Function of the CRB1 protein

In the human retina, the CRB1 protein is located at specific sites of photoreceptor cells, i.e. the inner segments (Figure 4). Both cone and rod photoreceptors consist of a synapse connecting with neuronal cells, a nuclear body containing the nucleus, an inner segment, and an outer segment containing the principle photon-capturing molecules, rhodopsin in rod photoreceptors and blue, red and green opsins in cone photoreceptor cells. CRB1 is positioned in a belt-like structure of the inner segments where it is believed to function in the maintenance of cell polarity of the photoreceptors (van de Pavert et al., 2004).
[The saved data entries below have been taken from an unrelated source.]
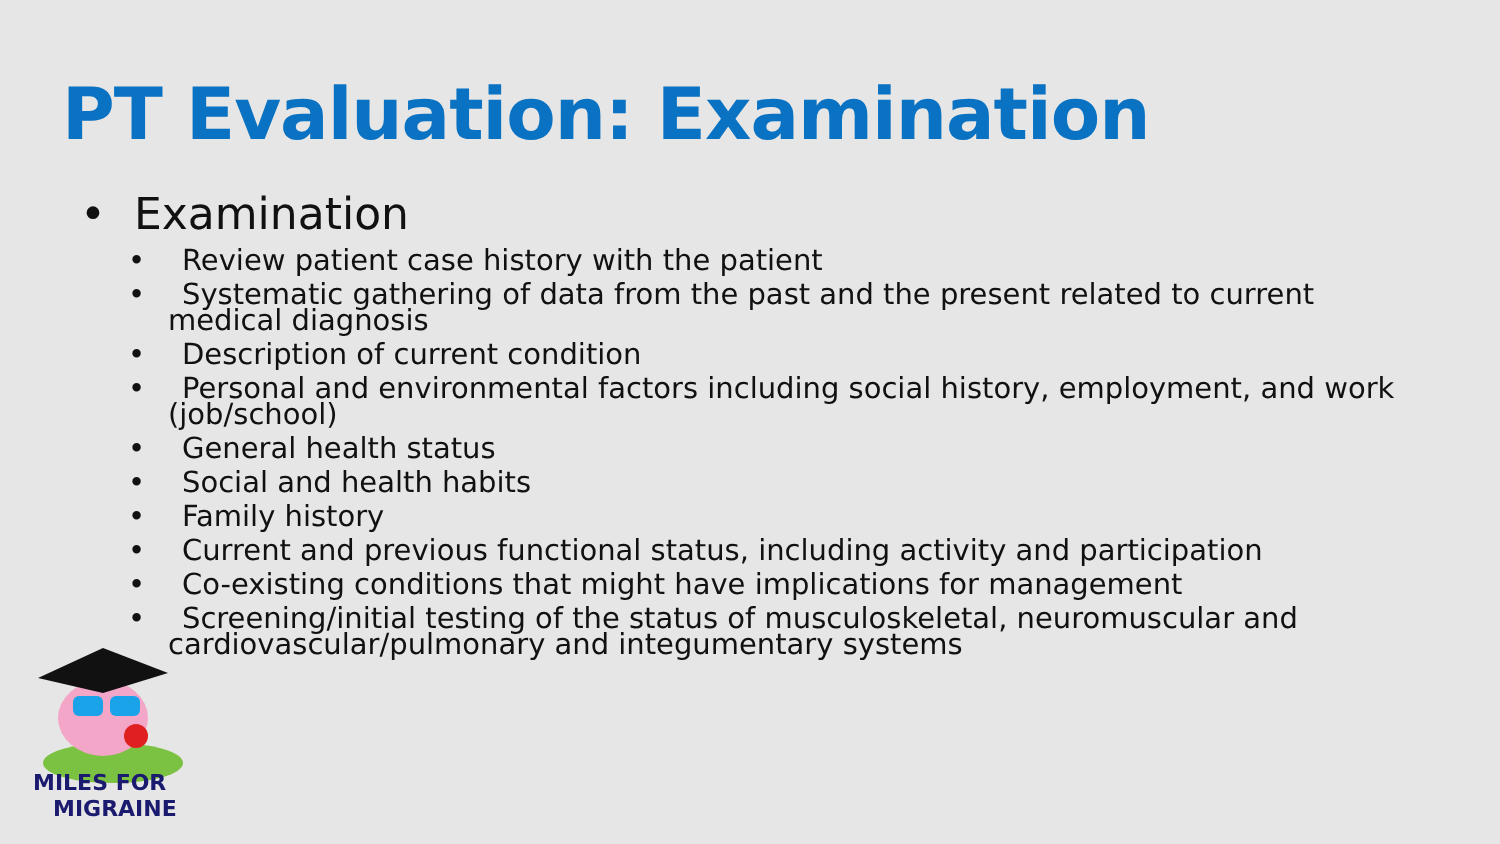PT Evaluation: Examination
• Examination
• Review patient case history with the patient
• Systematic gathering of data from the past and the present related to current medical diagnosis
• Description of current condition
• Personal and environmental factors including social history, employment, and work (job/school)
• General health status
• Social and health habits
• Family history
• Current and previous functional status, including activity and participation
• Co-existing conditions that might have implications for management
• Screening/initial testing of the status of musculoskeletal, neuromuscular and cardiovascular/pulmonary and integumentary systems
MILES FOR
MIGRAINE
As CRB1 is inserted through the cell membrane, it probably serves important functions both inside and outside the photoreceptor cell. Inside the cell, the 37-amino acid segment is known to act as an anchor for several proteins, such as MPP5 or PALS1 (Roh et al., 2002). The consortium showed that MPP5 itself can interact with other proteins such as MUPP1 and MPP4 and in this way a complex network of proteins is situated at this position (Kantardzhieva et al., in press; Meuleman et al., 2004; van de Pavert et al., 2004). Research is ongoing to elucidate the precise function of the much larger extracellular part (1347 amino acids).

 Localization of the CRB1 protein.

Figure 4: Localization of the CRB1 protein. A. Schematic picture of a selection of the different cell types of the retina and schematic illustration of two photoreceptor cells adjacent to Müller cells and the location of CRB1. B. Schematic representation of proteins at the outer limiting membrane (van de Pavert et al. 2004). C. Immunolocalization of the CRB1 protein at the outer limiting membrane. The CRB1 protein is located in a belt-like configuration of the photoreceptor inner segments, between photoreceptor cells and Müller cells (van de Pavert et al. 2004). Abbreviations: RPE, retinal pigment epithelium; PCL, photoreceptor cell layer; ONL, outer nuclear layer; OPL, outer plexiform layer; OLM, outer limiting membrane; INL, innner nuclear layer; IPL, inner plexiform layer; GCL, ganglion cell layer.

Typical features of retina morphology in human patients

Dr. S. Jacobson and coworkers employed a novel method (ocular coherence tomography) to visualize the structure of the retina in patients. Surprisingly, they found that patients with congenital blindness and CRB1 mutations had a relatively thick retina in contrast to patients with mutations in other genes which in most cases show a thinning of the retina (Jacobson et al. 2003). Hence, this novel technique might be employed to identify patients with congenital blindness and CRB1 mutations. This result also means that cell death is not likely the underlying cause of CRB1-associated blindness. Retinal thickening was not observed in the mice with a Crb1 mutation.